**Document excerpt:**
════════════════════

According to Sports Info Solutions, Jackson is 15-for-20 for 210 yards and six touchdowns this season against Cover 0, all NFL-best marks. He’s also been sacked just once. The other quarterbacks in the top 10 of Cover 0 drop-backs, including stars like the New England Patriots’ Tom Brady and Seattle Seahawks’ Russell Wilson, have a combined passer rating of 85.0; Jackson’s is a close-to-perfect 147.9.

“Well, he's good,” coach John Harbaugh said Wednesday of Jackson. “He sees the field real well. I always have said from the beginning ... he's got really good vision. He's got good awareness of what's going on on the field — really, kind of every aspect of it. ...

“I mean, he's just good. All of the stats are pretty good so far.”

Against heavy pressure, the burden is largely on Jackson to get the ball out on time and with accuracy. But he’s gotten help, too, from teammates and opposing defenses alike.

Time and space

On Jackson’s six touchdown passes against Cover 0, he hasn’t hit been hit once. Defenders have got within touching distance but haven’t put him on his backside. He has a sturdy and quick-thinking offensive line to thank.

Against Cincinnati in Week 10, after a pair of runs, the Ravens ran a play-action bootleg on third-and-goal from the Bengals’ 2. As tight end Mark Andrews faked a run block before sprinting out to the right flat, linebacker Jordan Evans looped around Andrews, unblocked.

Guard Marshal Yanda’s pull around right tackle sold the run fake, but it also made him responsible for any outside blitzers. Yanda identified Evans immediately, beat him to the spot — about 8 yards from where he’d lined up — and gave Jackson the time and space he needed to deliver an accurate pass for the game’s opening touchdown.

On Monday night, in another goal-to-go situation, the Los Angeles Rams blitzed six against the Ravens’ five-man line. Left tackle Ronnie Stanley had a call to make: He could take on outside linebacker Samson Ebukam, the edge rusher, or safety Taylor Rapp, who was threatening to blitz next to him. At the snap of the ball, Stanley slid to Ebukam. But when Rapp joined the pass rush, he swung back, because the least dangerous pass rusher is the widest one.

════════════════════

**Dataset extract:**
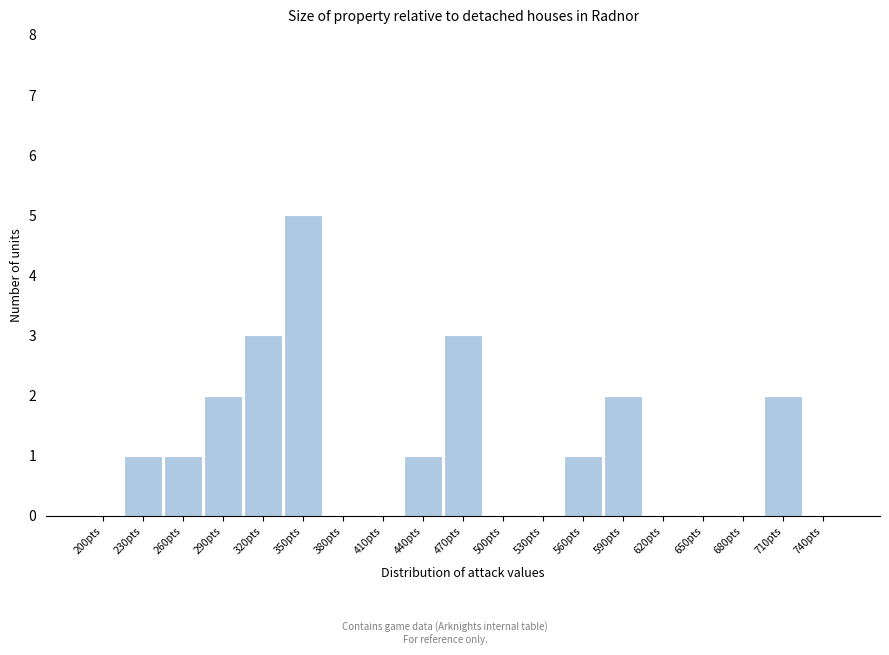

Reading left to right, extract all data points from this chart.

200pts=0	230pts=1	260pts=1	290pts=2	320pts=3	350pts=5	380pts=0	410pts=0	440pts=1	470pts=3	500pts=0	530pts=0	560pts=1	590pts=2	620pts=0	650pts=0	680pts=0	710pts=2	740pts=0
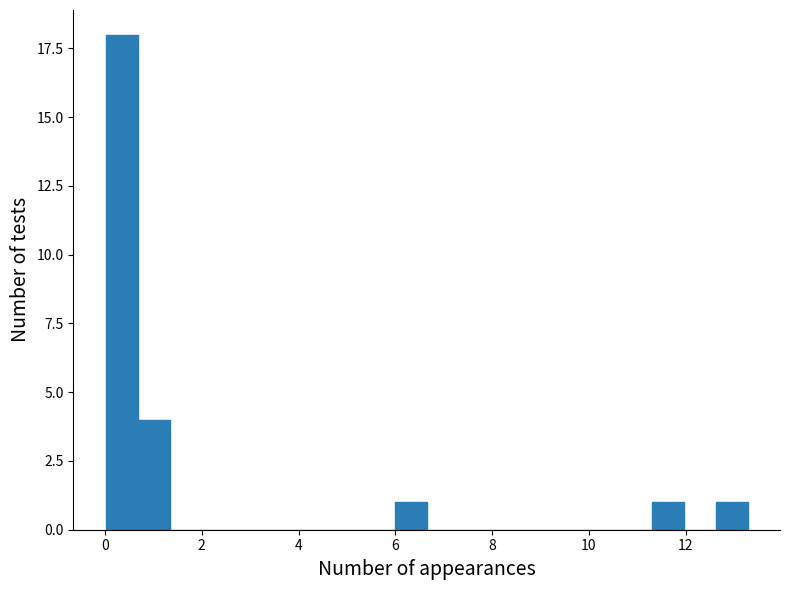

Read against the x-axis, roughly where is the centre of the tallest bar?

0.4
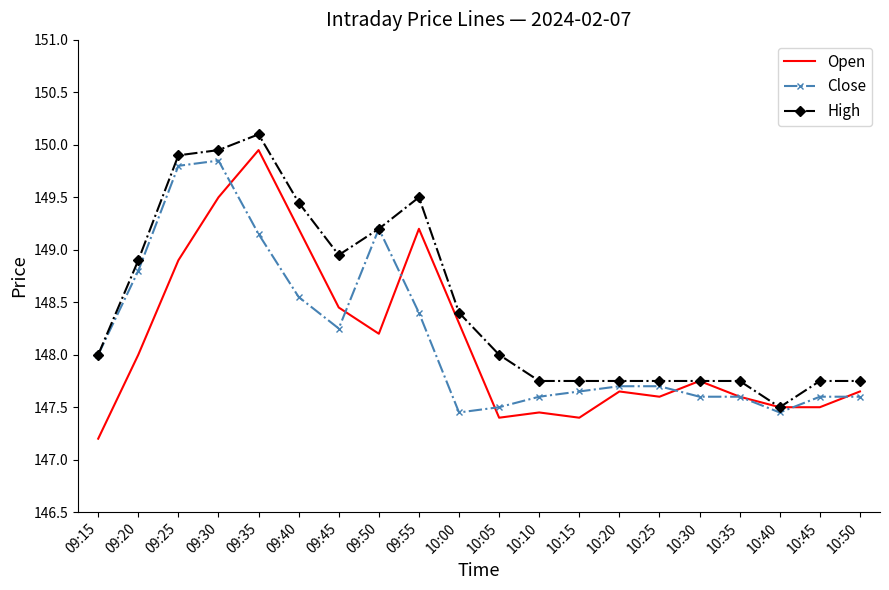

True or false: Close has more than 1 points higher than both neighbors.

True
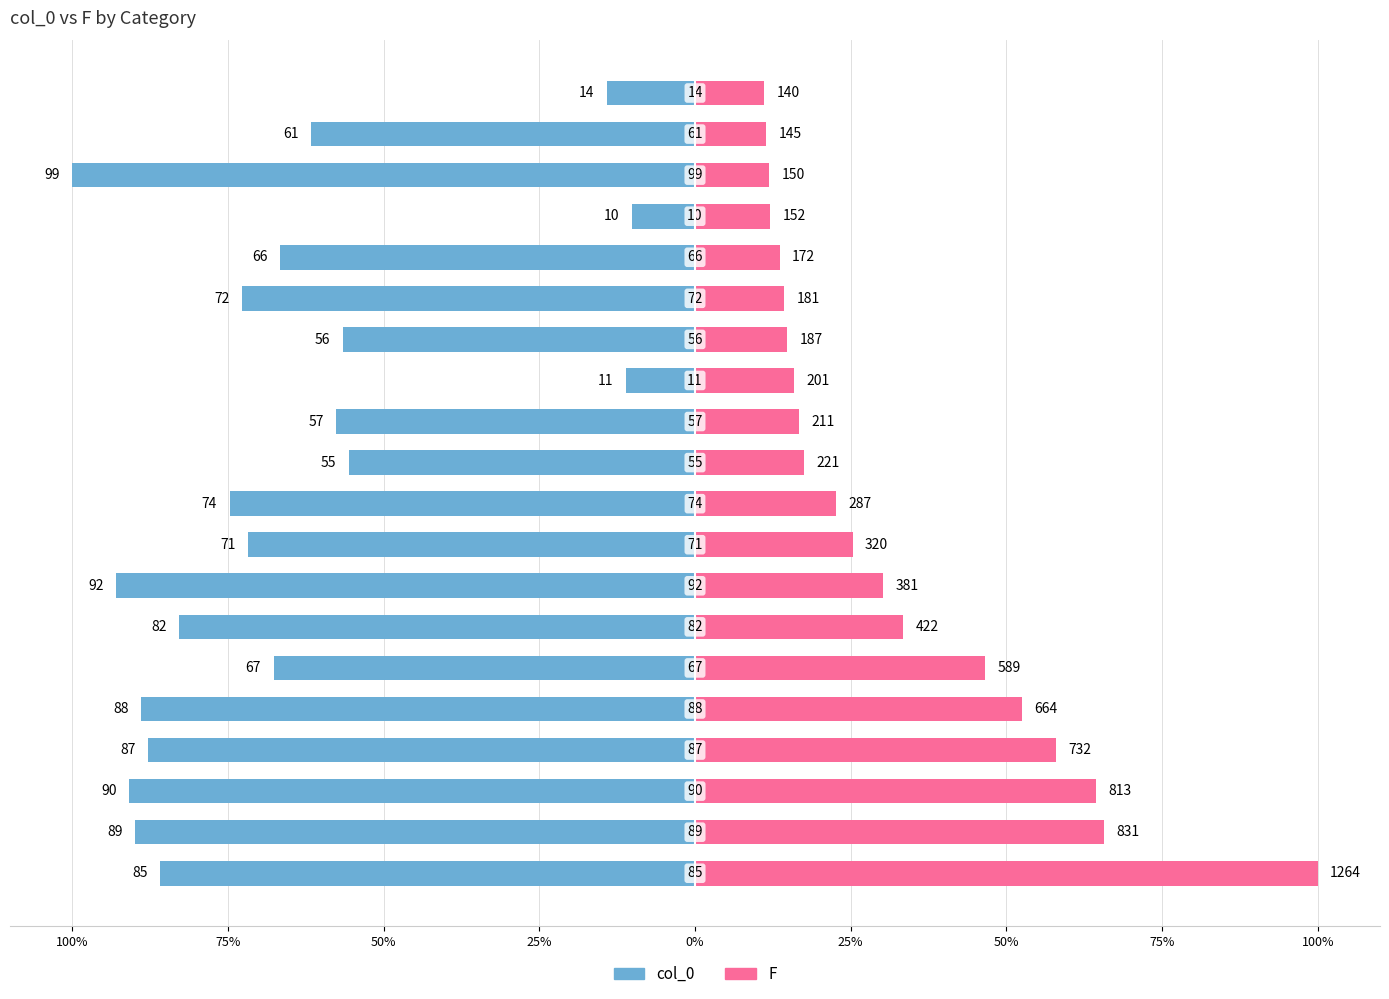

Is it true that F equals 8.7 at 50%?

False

════════════════════

**Assignment 1:** Copy the chart rows word for word, leaving out the pictures.
**Assignment 2:** Continue the article on Lamar Jackson's passing against Cover 0 blitzes from the point where it stops.

**Expected output 1:**
Reading left to right, extract all data points from this chart.

200pts=0	230pts=1	260pts=1	290pts=2	320pts=3	350pts=5	380pts=0	410pts=0	440pts=1	470pts=3	500pts=0	530pts=0	560pts=1	590pts=2	620pts=0	650pts=0	680pts=0	710pts=2	740pts=0

Read against the x-axis, roughly where is the centre of the tallest bar?

0.4

True or false: Close has more than 1 points higher than both neighbors.

True

Is it true that F equals 8.7 at 50%?

False

**Expected output 2:**
Stanley’s slide forced Rapp to redirect, and Ebukam never got close enough to Jackson to bother him. When wide receiver Willie Snead IV got open across the middle, Jackson found him for an easy 7-yard touchdown and 28-6 lead.

Catch-and-run

The risk of bringing the house is obvious: With six or more players blitzing, there are fewer defenders in space to take down receivers. Of Jackson’s 210 passing yards against Cover 0, more than a third have come after the catch, according to Sports Info Solutions.

Two plays account for most, if not all, of that total. In the Ravens’ season opener, offensive coordinator Greg Roman called for a run-pass option. As Jackson held the ball out for running back Mark Ingram II, all but two Miami Dolphins defenders broke toward them — all but the two cornerbacks in man-to-man coverage.

Unfortunately for Miami, one of those corners, Eric Rowe, was across from Marquise “Hollywood” Brown. Running a slant route out of the slot, Brown got a step on Rowe and was gone, catching the pass at the Dolphins’ 38 and gliding to the end zone for his first touchdown of the season.

Three weeks later, with the Cleveland Browns up 22 points late in their stunning road win, they blitzed Jackson on first-and-15. Jackson waited for Snead to run his hitch route against soft coverage. But an easy completion became a 50-yard catch-and-run touchdown after cornerback T.J. Carrie missed a tackle in coverage and wide receiver Miles Boykin stepped in to help clear a path down the sideline.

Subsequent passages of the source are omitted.